An owner's story about last week's mystery vehicle could have made some people cry.
Gloria Copley, Brainerd, told me the vehicle, a 1959 Jaguar, "had kind of a history for (her family)."
She said it belonged to her son, a Vietnam War veteran who committed suicide in 1973. He bought the Jaguar in 1971.
"He had a rough time there," she said
She proceeded to tell me that one of her son's tasks was to ride along with the helicopter crews to pick up American soldiers' bodies. I know a little too much about this because I read about this gruesome task in the book "Chickenhawk."
Some parts of this Jaguar will be used as decorations in her other son's den.
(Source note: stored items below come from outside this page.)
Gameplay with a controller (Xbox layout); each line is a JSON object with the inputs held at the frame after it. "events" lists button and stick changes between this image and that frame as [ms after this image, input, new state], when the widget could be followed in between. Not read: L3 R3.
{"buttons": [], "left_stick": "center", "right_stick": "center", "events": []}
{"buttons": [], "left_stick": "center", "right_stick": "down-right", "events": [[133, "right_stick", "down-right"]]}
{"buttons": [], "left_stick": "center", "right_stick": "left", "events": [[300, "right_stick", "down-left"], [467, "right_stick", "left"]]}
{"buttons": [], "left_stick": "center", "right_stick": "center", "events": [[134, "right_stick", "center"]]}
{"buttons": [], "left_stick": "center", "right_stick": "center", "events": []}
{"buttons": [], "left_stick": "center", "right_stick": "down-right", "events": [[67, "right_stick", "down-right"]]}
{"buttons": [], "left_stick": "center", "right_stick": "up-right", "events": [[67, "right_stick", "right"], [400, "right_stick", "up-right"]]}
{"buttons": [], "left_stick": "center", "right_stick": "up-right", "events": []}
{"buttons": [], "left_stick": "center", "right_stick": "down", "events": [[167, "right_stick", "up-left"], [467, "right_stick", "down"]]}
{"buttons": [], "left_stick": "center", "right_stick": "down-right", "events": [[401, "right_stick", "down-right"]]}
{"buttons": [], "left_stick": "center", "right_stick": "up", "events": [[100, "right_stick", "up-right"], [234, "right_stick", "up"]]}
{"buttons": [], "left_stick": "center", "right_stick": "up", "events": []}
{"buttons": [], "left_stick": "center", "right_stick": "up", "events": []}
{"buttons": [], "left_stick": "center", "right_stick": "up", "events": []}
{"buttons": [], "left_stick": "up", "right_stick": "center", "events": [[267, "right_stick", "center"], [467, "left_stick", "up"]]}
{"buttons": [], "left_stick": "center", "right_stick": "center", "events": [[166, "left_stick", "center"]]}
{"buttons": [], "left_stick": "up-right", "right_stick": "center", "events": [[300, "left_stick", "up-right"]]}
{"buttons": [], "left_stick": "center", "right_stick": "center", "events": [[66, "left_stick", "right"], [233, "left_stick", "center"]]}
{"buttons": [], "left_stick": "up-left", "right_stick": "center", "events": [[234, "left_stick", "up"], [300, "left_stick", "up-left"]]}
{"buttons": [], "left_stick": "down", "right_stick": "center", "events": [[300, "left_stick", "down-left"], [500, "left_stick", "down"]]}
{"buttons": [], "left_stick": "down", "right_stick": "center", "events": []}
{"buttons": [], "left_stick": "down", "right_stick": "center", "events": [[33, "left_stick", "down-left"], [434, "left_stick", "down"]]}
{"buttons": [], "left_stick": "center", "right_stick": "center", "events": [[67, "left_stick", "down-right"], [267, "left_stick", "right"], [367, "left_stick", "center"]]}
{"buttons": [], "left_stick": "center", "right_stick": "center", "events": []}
The vehicle stumped readers as no one guessed the precise year, but five came close.
Steve Anderson, Merrifield, wrote it was a Mark 1 compact saloon (saloon is an English word for sedan) built between 1955 and 1959. Gene Carlson, Baxter, wrote it was a Jaguar of the '50s or '60s in the Mark Series. Bruce Galles, Nisswa, wrote it was a '57 or '58 Jaguar 2.4-liter Mark 1. Rosemary Petrich, Staples, wrote it was a '57 Jaguar four-door sedan and Greg Dalton said it was a mid-'50s Jaguar.
Anderson wrote that these saloons came with 2.4-liter engines in '55-'56 and 3.4-liter engines in '57-'59. These cars, made of all an all-steel body, were 15 feet long and weighed 3,029 pounds.
Some of the other facts Anderson wrote about were that this car's top speed was 102 mph and 120 mph with the 2.4 and 3.4 engines, respectively.
Dalton said he couldn't see the car's grill or headlights to determine the correct year.
Harry Austin, who guessed the Jaguar to be a late '50s to early '60s S Mark II 3.4 or 3.8 saloon or maybe a 2.4 liter, had an interesting story.
He wrote that he remembered seeing a 2.4 liter Jaguar for sale at a dealership across from a military base in Italy in '61.
He wrote that the dealership paid for a first-class train ticket to Milan, flew you from Milan to London, transported you to Coventry, paid for a three-day stay in a hotel while you picked up the car. To close the deal, the dealership paid all expenses back to Italy. The package cost $2,800.
"Sounds cheap but that was two years pay for me at the time," Austin wrote.
Galles wrote that these cars were "rust magnets" but a lot of them are being restored.
Other guesses included a 1961 Jaguar, a 1949 Lincoln Cosmopolitan, a '63 or newer Jaguar, a 1948 or '49 Hudson Terraplane, a Packard and a '50 or '51 Frazer Manhattan.
Kargel wrote that he did notice there were eight windows in the Corvan, the mystery vehicle from three weeks ago. It wasn't included in the story because he said it was an eight-window Greenbriar van, which it wasn't.
This week's trivia
This week's trivia question is "Which car won Motor Trend's Car of the Year in 1949?"
Last week's trivia question, "Who marketed a car at Sears Roebuck in the early 50s?," saw several readers answer correctly.
The answer is Kaiser-Frazer. It was called the Allstate, a version of the Henry J. The Allstate was made in 1952 and '53. The Henry J. was made from '51-'54.
Tom Erickson, Lake Hubert; Larry Olson, Nisswa; Ed Thompson, Milwaukee; Mark Kargel; Petrich; Gene Carlson; and Austin all furnished the correct answer.
Erickson said that the Allstate's upholstery was made from the transatlantic phone cable coating, which was indestructible. He also noted that the Willys four- or six-cylinder engines outlasted the cars.
Kargel noted that these cars didn't have vent windows that opened or a trunk lid. He also wrote that 1,400 Allstates were built.
Olson said that in 1951, 81,900 Henry Js were made. By 1954, that number had dwindled to 1,125.